FKA Twigs and Blood Orange both play the Anthem, plus Meshell Ndegeocello at Strathmore and more.
With spring in sight, D.C. music fans can look forward to taking in sounds that command the body to move and the mind to expand, with styles that recontextualize the past for the future.
Blood Orange
For more than a decade, major figures in the pop world have existed, at most, six degrees from Dev Hynes, the 40-year-old English talent who records as Blood Orange. Hynes has written and produced for artists including Mariah Carey, Solange, Lorde and Daniel Caesar, and his Rolodex looms large on last year's "Essex Honey." On his latest album, Hynes recruits Caroline Polachek to nod to post-punk originals the Durutti Column and brings together Turnstile's Brendan Yates and Everything but the Girl's Ben Watt, among other left-field collaborations. The album works to find a path forward through grief and loss, using nostalgia for more than just stylistic pastiche, as twinkling meditations open up to reveal dance floor catharsis. (March 3 at 8 p.m. at the Anthem. theanthemdc.com. Sold out.)
FKA Twigs
Last year, FKA Twigs dabbled in etymology, coining "eusexua" as a term for a practice, state of being and "the pinnacle of human experience" that is equal parts nothingness and pure focus. On a same-named album and its sequel, "Eusexua Afterglow," the singer-songwriter-dancer foregrounded the connection between a night on the dance floor and one in bed with a lover. The beat shifts tempos and rhythms but never stops across both albums; the same will probably be true on the D.C. stop of her Body High Tour. (March 18 at 8 p.m. at the Anthem. theanthemdc.com. $73.35-$365.20.)
Rochelle Jordan
The last few years have not lacked for albums from artists creating R&B's electronic future, whether from FKA Twigs, Sudan Archives or Keiyaa. Rochelle Jordan is a key figure in this wave, having reemerged after a seven-year hiatus with 2021's "Play With the Changes," an album that shifted the backing from traditional R&B to beats drawn from U.K. garage and drum 'n' bass. On last year's "Through the Wall," the British-Canadian singer evoked memories of '90s diva house and turn-of-the-millennium beatcraft by Timbaland and the Neptunes. (March 25; doors open at 7 p.m. at 9:30 Club. 930.com. Sold out.)

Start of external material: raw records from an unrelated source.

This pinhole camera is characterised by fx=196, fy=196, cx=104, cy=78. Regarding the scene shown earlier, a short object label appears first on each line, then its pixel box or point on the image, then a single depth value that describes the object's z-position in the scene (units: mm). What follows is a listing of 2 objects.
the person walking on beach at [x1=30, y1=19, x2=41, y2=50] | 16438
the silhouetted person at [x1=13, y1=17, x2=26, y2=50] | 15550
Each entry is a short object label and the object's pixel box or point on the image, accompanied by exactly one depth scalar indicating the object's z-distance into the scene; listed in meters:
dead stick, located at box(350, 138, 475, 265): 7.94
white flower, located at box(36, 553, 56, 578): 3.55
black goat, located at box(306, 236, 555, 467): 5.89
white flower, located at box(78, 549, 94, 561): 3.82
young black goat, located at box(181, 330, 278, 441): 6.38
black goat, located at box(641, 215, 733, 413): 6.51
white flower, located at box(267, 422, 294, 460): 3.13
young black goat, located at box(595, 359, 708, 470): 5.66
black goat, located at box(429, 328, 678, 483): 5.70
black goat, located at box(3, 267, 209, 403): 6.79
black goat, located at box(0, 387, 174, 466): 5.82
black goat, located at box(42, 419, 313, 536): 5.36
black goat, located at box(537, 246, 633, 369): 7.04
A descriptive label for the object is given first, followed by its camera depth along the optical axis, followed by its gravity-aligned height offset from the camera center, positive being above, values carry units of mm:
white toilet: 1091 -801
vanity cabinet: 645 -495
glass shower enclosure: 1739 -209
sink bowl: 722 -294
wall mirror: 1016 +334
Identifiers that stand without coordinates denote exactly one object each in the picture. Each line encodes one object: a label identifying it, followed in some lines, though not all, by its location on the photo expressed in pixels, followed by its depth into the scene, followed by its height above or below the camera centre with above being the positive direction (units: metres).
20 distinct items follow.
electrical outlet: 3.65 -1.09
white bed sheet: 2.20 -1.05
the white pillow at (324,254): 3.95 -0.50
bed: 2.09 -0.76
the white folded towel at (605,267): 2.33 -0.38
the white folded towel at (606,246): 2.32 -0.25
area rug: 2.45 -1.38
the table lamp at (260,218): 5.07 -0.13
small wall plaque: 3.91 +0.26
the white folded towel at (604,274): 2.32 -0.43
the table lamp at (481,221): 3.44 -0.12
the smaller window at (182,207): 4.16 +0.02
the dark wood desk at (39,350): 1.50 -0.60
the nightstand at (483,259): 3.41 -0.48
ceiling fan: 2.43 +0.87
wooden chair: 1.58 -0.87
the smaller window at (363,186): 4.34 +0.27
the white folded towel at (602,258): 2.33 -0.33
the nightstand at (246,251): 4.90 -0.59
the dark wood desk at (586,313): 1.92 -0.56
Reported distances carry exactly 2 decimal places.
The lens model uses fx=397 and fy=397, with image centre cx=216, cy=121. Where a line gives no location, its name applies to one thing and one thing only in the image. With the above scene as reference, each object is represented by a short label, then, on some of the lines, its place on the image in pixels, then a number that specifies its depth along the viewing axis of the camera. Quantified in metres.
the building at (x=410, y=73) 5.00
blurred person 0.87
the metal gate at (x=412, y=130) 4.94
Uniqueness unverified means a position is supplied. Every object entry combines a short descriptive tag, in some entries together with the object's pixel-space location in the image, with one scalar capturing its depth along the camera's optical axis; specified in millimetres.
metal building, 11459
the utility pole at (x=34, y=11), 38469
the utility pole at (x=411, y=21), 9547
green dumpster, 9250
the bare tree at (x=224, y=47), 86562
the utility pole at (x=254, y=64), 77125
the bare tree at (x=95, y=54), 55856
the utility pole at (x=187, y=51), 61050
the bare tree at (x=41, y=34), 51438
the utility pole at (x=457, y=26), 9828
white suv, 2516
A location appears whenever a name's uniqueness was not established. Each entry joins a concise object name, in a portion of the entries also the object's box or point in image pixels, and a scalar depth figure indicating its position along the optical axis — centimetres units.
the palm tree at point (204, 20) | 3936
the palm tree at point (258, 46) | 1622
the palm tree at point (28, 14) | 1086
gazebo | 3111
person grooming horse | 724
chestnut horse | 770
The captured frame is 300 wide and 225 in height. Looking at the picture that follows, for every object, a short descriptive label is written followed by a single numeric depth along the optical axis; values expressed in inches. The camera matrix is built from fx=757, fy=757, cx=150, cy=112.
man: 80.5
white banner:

Robert Glasper & Lalah Hathaway
Award-winning pianist-producer Robert Glasper consistently keeps the street fed with albums that tickle the connective tissue between jazz, R&B and hip-hop, but he was especially prolific last couple of years. On "Code Derivation," he highlighted these connections by contrasting jazz compositions with remixes by the likes of Hi-Tek, Black Milk and his son, Riley Glasper, while "Keys to the City Volume One" that was captured during his annual residency at the Blue Note in New York and features collaborators including Thundercat and Black Thought. His latest visit to D.C. features another collaborator in soul singer Lalah Hathaway. (March 5 at 8 p.m. at Warner Theatre. warnertheatredc.com. Sold out.)
Meshell Ndegeocello
Artists like Blood Orange and Robert Glasper owe a great deal to Meshell Ndegeocello, the singer-poet-bassist who has been cross-pollinating musical styles ever since coming of age in D.C.'s go-go scene in the 1980s. Back in 2024, Ndegeocello performed at the Strathmore and paid homage to James Baldwin with "No More Water: The Gospel of James Baldwin," selections of which have dominated her recent set lists. (March 27 at 8 p.m. at the Music Center at Strathmore. strathmore.org. $28-$78.)
Sabrina Claudio
Although she received a Grammy nomination for her contributions on Beyoncé's "Renaissance," Sabrina Claudio's solo music is less dance-floor oriented than Bey's 2022 concept album. Instead, the Miami-born singer-songwriter has built a discography around the soothing sounds of quiet storm R&B, all sweeping melodies, gentle keys and guitar and swelling productions.
Show Me the Body
Machine Girl and Lust$ickPuppy take electronic music in the internet age to its logical conclusion, pushing beats and collage-like compositions into noise that annihilates, with lyrics that are politically potent and equally extreme. Opening act Show Me the Body also makes extreme music, albeit songs that feel more organic, in the way that the New York crew draws from hardcore punk, hip-hop and beyond -- making its recently released cover of "Sabotage" by NYC progenitors the Beastie Boys even more apt.